Феодосья недоуменно поднесла руку к животу, бросила взгляд в набитую соломой люльку, привязанную к плечу толстой веревкой, потом растерянно коснулась перстом нижней губы…
— А где же он, баба Матрена? Где чадце Иисус? Пусть его принесут. Надо его покормить.
— Батюшки святы! — перекрестилась повитуха. — Час от часу не легче! Феодосья, доченька, Иисуса Мария родила. А ты разродилась Агеем.
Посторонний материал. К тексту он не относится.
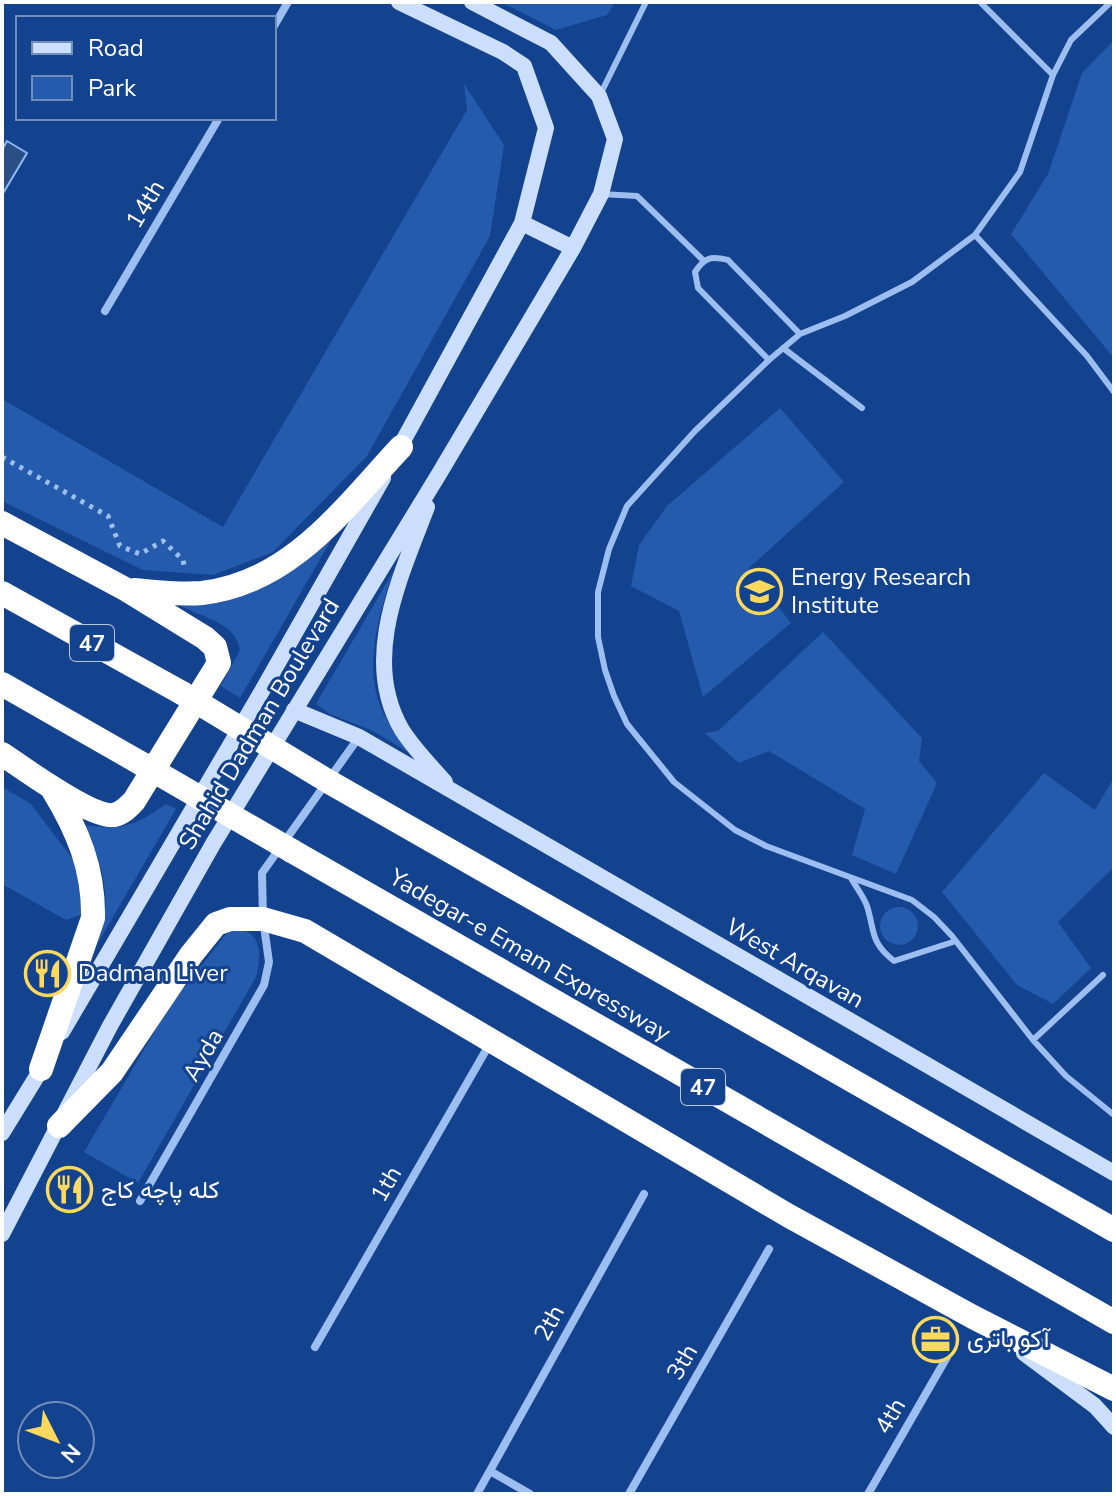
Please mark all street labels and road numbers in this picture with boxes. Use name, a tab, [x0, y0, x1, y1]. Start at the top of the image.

— Я знаю, баба Матрена, — с тихой росной улыбкой промолвила Феодосья. — Агеюшку Господь вознес на небеса. Аз лежала вот здесь, на лавке. Окно было открыто. И вдруг расстилаются чудные вони… Медовый ветер влетает в избу. И раздается благостный звон, будто серебряные гвоздики стучат по хрустальной склянице. И на душе у меня такое разлилось благолепие… «Что сие значит?» — подумала аз. Повернула главу к окну. И вижу ангеловзрачную картину: вплывает золотое с розовым опушьем облако, подхватывает моего Агеюшку и выносит на волю. Я подбежала к окну, гляжу, а Агеюшка уж на облаке. И так оттуда мне смеется, так лепечет, рученьками сучит… Аз кричу радостно: «Господи, зачем ты забрал моего Агеюшку? Али он богоизбран?» А Господь мне отвечает с небес, лия золотым светом, золотым, как сноп пшеничный: «Нужны мне здесь, на небесах, прелепые ангелы. Такие, как твой Агеюшка»,
Феодосья замолчала. Матрена утробно вздохнула, издала звук, каковой происходит при протыкании кадки с квашеной капустой деревянным пестом, и опять перекрестилась.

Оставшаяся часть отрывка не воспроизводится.